# What is required
Decide whether each statement below agrees with the text on TSPO PET imaging, answering yes or no and quoting the words from the text that settle it.
(a) The text says a region of the brain parenchyma without TSPO expression can serve as a true reference region.
(b) The text says that for PK, supervised clustering methods have made it possible to identify reference tissue.
(c) The text says X-ray crystallography has revealed a pentameric 3D structure for TSPO.

# Text shown
━━━

Another important consideration is the estimation of specific TSPO binding. Typically, kinetic modelling is the standard for PET quantification; however, this can be challenging with TSPO radioligands [1••]. Studies using both PK and second-generation ligands have reported significant between-subject variability in VT when using the standard approach of arterial sampling for kinetic modelling [95•]. For PK, this is at least in part due to high binding to plasma proteins altered in pro-inflammatory states [98], and this may also be the case for second-generation ligands, albeit unconfirmed. The result is considerable variability in VT within and across studies, and high vascular TSPO binding is further implicated to substantially affect outcome estimation [13•]. Limitations regarding the different generations of radioligands are summarised in Table 1.

Table 1 Limitations of TSPO radiotracers

The challenge of absolute quantification has lead researchers to find alternative methods to an arterial input function, including reference tissue modelling [95•]. However, unlike other ligands targeting neurotransmitter systems, there is not part of the brain parenchyma devoid of TSPO expression and so no true reference region exists [95•]. Nonetheless, different approaches have been sought. Considering PK, supervised clustering methods have enabled the identification of reference tissue [102]. While this is not applicable to second-generation ligands [81], a study using 11C-PBR28 in Alzheimer’s patients was able to estimate binding using a cerebellar pseudo-reference region, demonstrating less variability compared with estimation using plasma activity [103]. Non-invasive techniques pose attractive alternatives to the less reliable arterial sampling in TSPO studies, but validation using such techniques is paramount concerning the ligand and population being studied.

Future Directions

Although the definitive functional role of TSPO continues to elude us, techniques such as X-ray crystallography have revealed its pentameric 3D structure, including selective bindings sites [104] [105]. These binding sites could prove novel therapeutic targets and models of CNS injury appear to show that PK has a neuroprotective effect with a reduction in reactive microglia and astrocytes [106, 107]. However, without steadfast knowledge on how the upregulation of TSPO influences the immune reaction, development of affective treatments will remain limited. For example, there is an evidence to suggest that TSPO may play a role as a negative regulator of inflammatory signalling in macrophages [108]. This supports the argument that increased TSPO binding, in certain circumstances, in fact, reflects a protective response rather than a pro-inflammatory, tissue-damaging phenotype, and microglial activation could be a normal response to independent pathological processes. This has significant therapeutic implications when considering TSPO-dependent agonistic versus antagonistic strategies, and exploration for alternative PET-based ligands (Table.2) targeting sensitive markers of glial activation [1••], as well as the immune response, will be crucial to progress in this field.

Table 2 Examples of potential alternative molecular targets for radioligands to facilitate CNS PET imaging of microglial activation. Both current and proposed molecular targets are outlined

Conclusion

It is increasingly apparent that neuroinflammation is implicated in a diverse range of neurological and neuropsychiatric conditions. Despite the discussed limitations, it should be apparent that TSPO has emerged as an important neuroinflammatory biomarker for disease monitoring in vivo and contributing to our understanding of the manifestation chronic disease states.

While the development of novel techniques should be encouraged, neuroimaging researchers should continue to build on existing methods to drive innovation forward and overcome the inherent shortcomings in TSPO PET. Through the accurate depiction of the pathophysiological processes, we can not only improve diagnostic techniques, but develop new and effective immunomodulatory treatments, with the exciting potential of future neurorestorative therapies.

━━━

# Extracted information
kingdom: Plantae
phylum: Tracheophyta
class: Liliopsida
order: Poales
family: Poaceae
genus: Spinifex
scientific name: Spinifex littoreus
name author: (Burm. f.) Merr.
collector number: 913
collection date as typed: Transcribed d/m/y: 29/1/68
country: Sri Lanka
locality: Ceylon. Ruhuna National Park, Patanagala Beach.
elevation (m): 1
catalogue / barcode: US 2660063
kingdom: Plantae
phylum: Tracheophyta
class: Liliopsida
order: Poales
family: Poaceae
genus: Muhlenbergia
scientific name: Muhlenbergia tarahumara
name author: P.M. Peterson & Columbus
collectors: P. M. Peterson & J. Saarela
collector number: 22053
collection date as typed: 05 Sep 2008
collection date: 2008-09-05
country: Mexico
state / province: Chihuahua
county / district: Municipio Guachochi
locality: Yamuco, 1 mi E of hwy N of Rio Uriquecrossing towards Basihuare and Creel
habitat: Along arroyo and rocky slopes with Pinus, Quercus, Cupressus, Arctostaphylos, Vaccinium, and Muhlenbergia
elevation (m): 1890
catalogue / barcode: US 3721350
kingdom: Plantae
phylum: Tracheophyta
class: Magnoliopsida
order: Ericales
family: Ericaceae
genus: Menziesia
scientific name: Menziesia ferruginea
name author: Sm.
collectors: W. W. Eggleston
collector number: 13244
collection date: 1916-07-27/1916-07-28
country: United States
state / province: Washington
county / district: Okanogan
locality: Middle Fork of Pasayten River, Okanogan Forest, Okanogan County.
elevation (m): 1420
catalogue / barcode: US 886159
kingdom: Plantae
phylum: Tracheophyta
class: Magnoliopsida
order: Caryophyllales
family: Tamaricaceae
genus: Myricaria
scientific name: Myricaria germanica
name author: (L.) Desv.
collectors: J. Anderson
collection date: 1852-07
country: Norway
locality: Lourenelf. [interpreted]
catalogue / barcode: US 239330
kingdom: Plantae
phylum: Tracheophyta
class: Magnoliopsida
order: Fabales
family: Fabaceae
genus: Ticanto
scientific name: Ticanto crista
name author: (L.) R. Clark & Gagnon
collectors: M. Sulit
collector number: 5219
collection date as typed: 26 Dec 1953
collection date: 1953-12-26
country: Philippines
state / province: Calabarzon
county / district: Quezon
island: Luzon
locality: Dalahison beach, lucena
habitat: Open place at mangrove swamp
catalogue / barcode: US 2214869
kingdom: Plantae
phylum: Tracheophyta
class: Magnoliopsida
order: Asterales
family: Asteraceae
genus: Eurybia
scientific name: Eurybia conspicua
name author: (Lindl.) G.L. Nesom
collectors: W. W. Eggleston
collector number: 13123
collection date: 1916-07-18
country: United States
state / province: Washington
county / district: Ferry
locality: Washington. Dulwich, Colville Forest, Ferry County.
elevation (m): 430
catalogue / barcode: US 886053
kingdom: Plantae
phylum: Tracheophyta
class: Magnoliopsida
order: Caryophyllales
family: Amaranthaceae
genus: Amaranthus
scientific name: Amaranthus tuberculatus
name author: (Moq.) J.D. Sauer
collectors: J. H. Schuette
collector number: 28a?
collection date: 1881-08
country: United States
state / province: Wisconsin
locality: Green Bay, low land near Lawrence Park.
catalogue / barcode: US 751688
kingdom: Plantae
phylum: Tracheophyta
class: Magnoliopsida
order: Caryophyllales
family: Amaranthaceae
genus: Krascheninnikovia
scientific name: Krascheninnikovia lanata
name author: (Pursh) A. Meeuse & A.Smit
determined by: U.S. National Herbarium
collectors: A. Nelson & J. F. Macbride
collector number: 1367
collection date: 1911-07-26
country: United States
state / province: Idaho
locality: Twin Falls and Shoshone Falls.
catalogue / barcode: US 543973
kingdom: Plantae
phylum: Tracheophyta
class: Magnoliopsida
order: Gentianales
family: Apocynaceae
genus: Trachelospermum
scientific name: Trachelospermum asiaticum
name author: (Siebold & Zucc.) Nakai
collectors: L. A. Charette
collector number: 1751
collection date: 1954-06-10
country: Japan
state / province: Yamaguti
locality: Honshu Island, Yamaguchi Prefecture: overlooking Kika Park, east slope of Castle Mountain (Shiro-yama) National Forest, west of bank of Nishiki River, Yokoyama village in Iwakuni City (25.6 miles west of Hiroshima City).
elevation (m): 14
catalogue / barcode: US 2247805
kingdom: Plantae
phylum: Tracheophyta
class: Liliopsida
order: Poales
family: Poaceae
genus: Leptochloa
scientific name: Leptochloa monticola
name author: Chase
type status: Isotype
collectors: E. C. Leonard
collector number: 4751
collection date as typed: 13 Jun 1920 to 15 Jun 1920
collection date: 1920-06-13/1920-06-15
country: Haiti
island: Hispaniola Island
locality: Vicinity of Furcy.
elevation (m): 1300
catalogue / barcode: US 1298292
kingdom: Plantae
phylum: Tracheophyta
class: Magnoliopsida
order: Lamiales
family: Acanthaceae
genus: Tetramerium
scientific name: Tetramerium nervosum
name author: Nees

━━━

# Answer space
(a) No: "there is not part of the brain parenchyma devoid of TSPO expression and so no true reference region exists"
(b) Yes: "Considering PK, supervised clustering methods have enabled the identification of reference tissue"
(c) Yes: "techniques such as X-ray crystallography have revealed its pentameric 3D structure"